客厅有轻微的脚步声,两人转过头,看到孟寄宁。他整个人像游魂,目光飘飘悠悠地在哥哥、哥夫身上点了一下,就迅速闪开。他咬了咬牙,刚要开口,孟初就堵了回去。
“我的报销好了没有?”
孟寄宁怔了怔,犹豫片刻,还是先回答了哥哥的问题:“好了。”
“我的设备采购审批单、课时统计表、科研成果登记表、招生PPT、税务申报……”
“都好了,师德培训课我也替你听完了,结课报告在你电脑旁边的U盘里。”
这人说自己工作能力一般,这一般也是相对的。
孟初想了想,对弟弟说:“那再帮我把省基金的申请看了。”
孟寄宁愣了愣:“啊?”
“我微信发给你了。”
孟寄宁茫然地看了眼文件:“可我是学金融的……”
“就是要外行人看,”孟初说,“报告本来就要写得清晰易懂,如果你也能看懂我的创新点,说明我写得好。”
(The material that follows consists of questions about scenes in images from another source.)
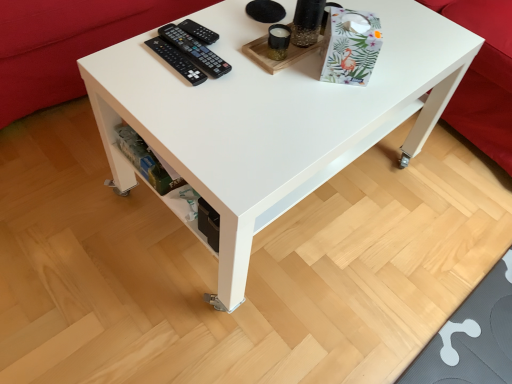
Find the location of a particular element. Image resolution: width=512 pixels, height=384 pixels. free spot behind black plastic remote at upper center, positioned as the 1th control in top-to-bottom order is located at coordinates (222, 14).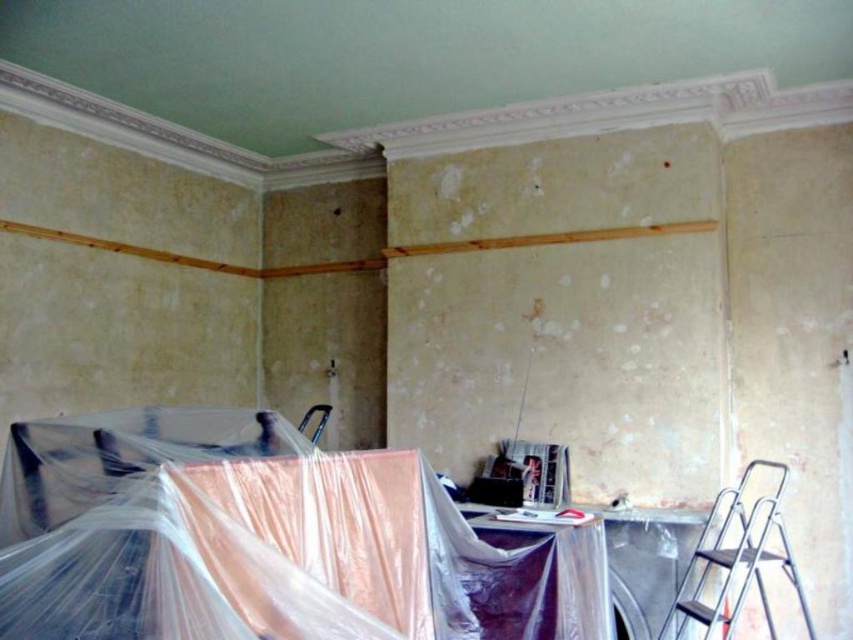
Between clear plastic at lower center and silver metallic ladder at lower right, which one is positioned higher?

Positioned higher is clear plastic at lower center.

Is point (471, 572) positioned in front of point (755, 573)?

Yes.

Identify the location of clear plastic at lower center. (264, 540).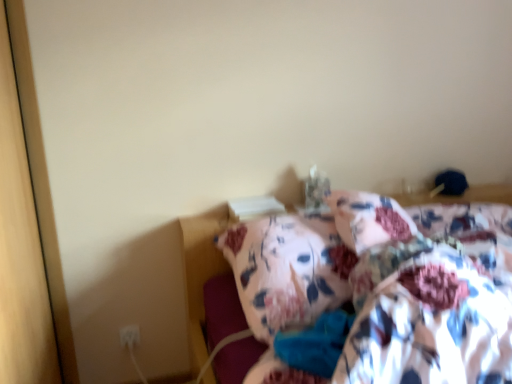
Question: Is floral fabric bed at center facing towards floral fabric blanket at center?

Choices:
 (A) yes
 (B) no

Answer: (A)

Question: Is floral fabric bed at center located outside floral fabric blanket at center?

Choices:
 (A) yes
 (B) no

Answer: (A)

Question: Considering the relative sizes of floral fabric bed at center and floral fabric blanket at center in the image provided, is floral fabric bed at center wider than floral fabric blanket at center?

Choices:
 (A) no
 (B) yes

Answer: (B)

Question: Considering the relative sizes of floral fabric bed at center and floral fabric blanket at center in the image provided, is floral fabric bed at center taller than floral fabric blanket at center?

Choices:
 (A) no
 (B) yes

Answer: (B)

Question: Are floral fabric bed at center and floral fabric blanket at center beside each other?

Choices:
 (A) yes
 (B) no

Answer: (B)

Question: Does floral fabric bed at center come in front of floral fabric blanket at center?

Choices:
 (A) no
 (B) yes

Answer: (B)

Question: Can you confirm if floral fabric blanket at center is bigger than white plastic electric outlet at lower left?

Choices:
 (A) no
 (B) yes

Answer: (B)

Question: Is floral fabric blanket at center thinner than white plastic electric outlet at lower left?

Choices:
 (A) no
 (B) yes

Answer: (A)

Question: Can you confirm if floral fabric blanket at center is smaller than white plastic electric outlet at lower left?

Choices:
 (A) yes
 (B) no

Answer: (B)

Question: Is floral fabric blanket at center positioned far away from white plastic electric outlet at lower left?

Choices:
 (A) yes
 (B) no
孟寄宁想了想:“跟白居易写完诗,读给村口的老太太听一样?”
“可以这么理解,”孟初望了眼付关山,“本来想给他看,又觉得人不能太为难自己。”
付关山正要抗议,想起来他看到第三个字就睡着了。
“快,”孟初说,“看完了给我反馈。”
孟寄宁被塞了15页的学术报告,踌躇了一会儿,还是在对面不赞同的目光中开口:“要不我还是……”
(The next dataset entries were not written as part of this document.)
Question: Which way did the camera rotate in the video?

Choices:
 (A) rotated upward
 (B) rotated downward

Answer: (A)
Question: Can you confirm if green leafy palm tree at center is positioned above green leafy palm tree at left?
“你可别说你要答应他,”付关山说,“你现在回去,这段时间是没事了,以后呢?每次他不满意了,都要这样整我们?难道这辈子他让你干什么,你干什么?对这种人是不能让步的,就得一酒瓶砸在头上,像你哥那样。”
孟寄宁望着他们,内心翻涌着情绪,又不知如何用语言表达。最后,他知道不能给他们增加安慰他的负担,站起身,回到卧室。
付关山把手机往手里转了转,打开通讯录,找到一个号码。
这是仲文楚的工作电话,打过去是助理接的,本以为对方会编几句托词,然后挂断,没想到很快换成了本人。
看来在这等着他呢。
“我们虽然没什么兄弟情谊,但一直井水不犯河水,”他说,“你这是想开战了?”
对面似乎是在看文件,能听到纸张翻页的声音:“开战?这只是几个先遣兵而已。”
“接下来呢?性骚扰?”
“还算有点意思。”
“你可别给自己挖坑——扯谎越多,漏洞越大。”
“我想你应该清楚,互联网对负面消息的狂热比正面消息大得多,”仲文楚说,“就算你澄清了,告赢了,也晚了。”
付关山当然知道。
“所以啊,”仲文楚说,“我不是说了吗,别碍我的事。”
付关山忽然笑了起来。
仲文楚顿了顿:“你笑什么?”
“你知不知道,我高三的时候,因为拉横幅被学校开除了?”付关山说,“我可是在做学生的时候,能不管高考的傻子,你以为我在做演员的时候,就不敢胡闹了?”
对面沉默了一瞬,说:“那真是遗憾。”
“我看你们一家不爽已经很久了,”付关山说,“如果要开战,那就放马过来。”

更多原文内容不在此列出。